Он сделал то, чего желал не один месяц — любить Лавинию.
Гриффин дремал, сидя в кресле в доме брата, когда парадная дверь Мэндевилл-Хауса открылась и закрылась. Он проснулся и устало потер лицо.
Он пытался увидеться с Томасом накануне вечером — после встречи с герцогом Уэйкфилдом, — но Томаса не было. Ясно, что брат не вернется домой в ближайшее время, и поэтому Гриффин отправился в Сент-Джайлз.
Этим утром он приехал прямо к Томасу домой, чтобы застать его, прежде чем тот куда-нибудь уйдет.
Любопытно, что Томас — считающийся степенным холостяком — проводит ночи вне дома.
Гриффин выглянул в коридор.
Там стоял Томас, вид у него был рассерженный, а нос напоминал репу. Он сердито выговаривал дворецкому:
— Мне безразлично, кто пришел с визитом. Меня нет дома.
— Даже для кровных родственников? — осведомился Гриффин.
Томас резко обернулся и схватился за голову.
— Особенно для проклятых кровных родственников!
И направился к лестнице, давая понять, что разговаривать не намерен.
Гриффин в два шага нагнал его.
— Это никуда не годится, брат мой. Нам необходимо поговорить по душам.
— Пошел к черту, — сказал Томас.
— Нет. — Гриффин склонился к его лицу. — Если только ты не хочешь, чтобы я вывернул твое грязное белье сейчас и здесь перед слугами.
Томас с минуту угрюмо на него смотрел, потом жестом предложил подняться наверх.
Гриффин на такой прием и не рассчитывал, поэтому быстро последовал за ним.
Они вошли в кабинет. Гриффин топтался посередине комнаты, а Томас налил себе бренди из хрустального графина.
Гриффин удивленно поднял брови:
— Не слишком ли рано?
— Не для меня, — уныло заметил Томас.
Гриффин хмыкнул и стал рассматривать средневековую гравюру на стене.
— Это ведь отцовский кабинет?
— Да. А ты разве не узнаешь? — удивился Томас.
Гриффин пожал плечами:
— Я редко сюда заходил.
— Отец обычно призывал меня к себе по воскресеньям вечером, — задумчиво произнес Томас. — Это было до того, как я уехал учиться.
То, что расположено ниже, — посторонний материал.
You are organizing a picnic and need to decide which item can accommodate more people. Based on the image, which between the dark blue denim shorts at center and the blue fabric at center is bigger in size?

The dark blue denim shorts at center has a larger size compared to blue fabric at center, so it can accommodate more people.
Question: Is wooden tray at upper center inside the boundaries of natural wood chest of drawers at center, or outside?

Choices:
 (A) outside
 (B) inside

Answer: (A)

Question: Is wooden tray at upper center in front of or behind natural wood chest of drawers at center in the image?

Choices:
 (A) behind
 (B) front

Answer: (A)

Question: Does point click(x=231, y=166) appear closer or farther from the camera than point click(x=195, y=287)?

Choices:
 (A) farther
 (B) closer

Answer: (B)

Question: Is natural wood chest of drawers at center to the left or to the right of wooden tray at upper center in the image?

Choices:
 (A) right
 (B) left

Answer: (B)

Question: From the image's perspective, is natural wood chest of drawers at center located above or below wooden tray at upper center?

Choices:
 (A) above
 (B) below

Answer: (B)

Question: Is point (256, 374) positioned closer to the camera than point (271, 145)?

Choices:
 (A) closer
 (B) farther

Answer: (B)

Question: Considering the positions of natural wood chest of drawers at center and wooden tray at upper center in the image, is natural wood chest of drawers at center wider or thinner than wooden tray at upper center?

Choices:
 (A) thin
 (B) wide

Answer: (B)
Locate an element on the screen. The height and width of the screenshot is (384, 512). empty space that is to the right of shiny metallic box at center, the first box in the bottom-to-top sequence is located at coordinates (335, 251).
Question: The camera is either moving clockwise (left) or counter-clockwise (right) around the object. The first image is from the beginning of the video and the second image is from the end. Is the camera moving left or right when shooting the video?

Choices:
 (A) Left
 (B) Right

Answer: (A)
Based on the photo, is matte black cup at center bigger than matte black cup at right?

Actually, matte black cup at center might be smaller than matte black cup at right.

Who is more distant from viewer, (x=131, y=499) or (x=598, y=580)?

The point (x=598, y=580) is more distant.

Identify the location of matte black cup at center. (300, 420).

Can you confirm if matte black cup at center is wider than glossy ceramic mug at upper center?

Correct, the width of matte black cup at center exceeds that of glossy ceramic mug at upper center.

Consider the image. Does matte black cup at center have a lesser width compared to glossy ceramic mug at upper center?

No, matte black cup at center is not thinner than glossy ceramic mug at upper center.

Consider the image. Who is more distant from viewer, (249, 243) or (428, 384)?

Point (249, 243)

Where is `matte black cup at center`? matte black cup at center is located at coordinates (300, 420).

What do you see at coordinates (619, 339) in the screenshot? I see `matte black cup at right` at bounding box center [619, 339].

А когда я приезжал домой, мы с ним уединялись здесь после обеда.
— И что вы делали? — спросил Гриффин.
— Разговаривали. — Томас пожал плечами. — Он расспрашивал меня о том, как продвигаются мои занятия. Когда я был младше, то проверял уроки латыни. Когда вырос, мы обсуждали политику.
Гриффин кивнул:
— Он готовил тебя к обязанностям маркиза.
— Да, думаю, что так. — Томас взглянул на него. — Разве с тобой он не занимался тем же самым?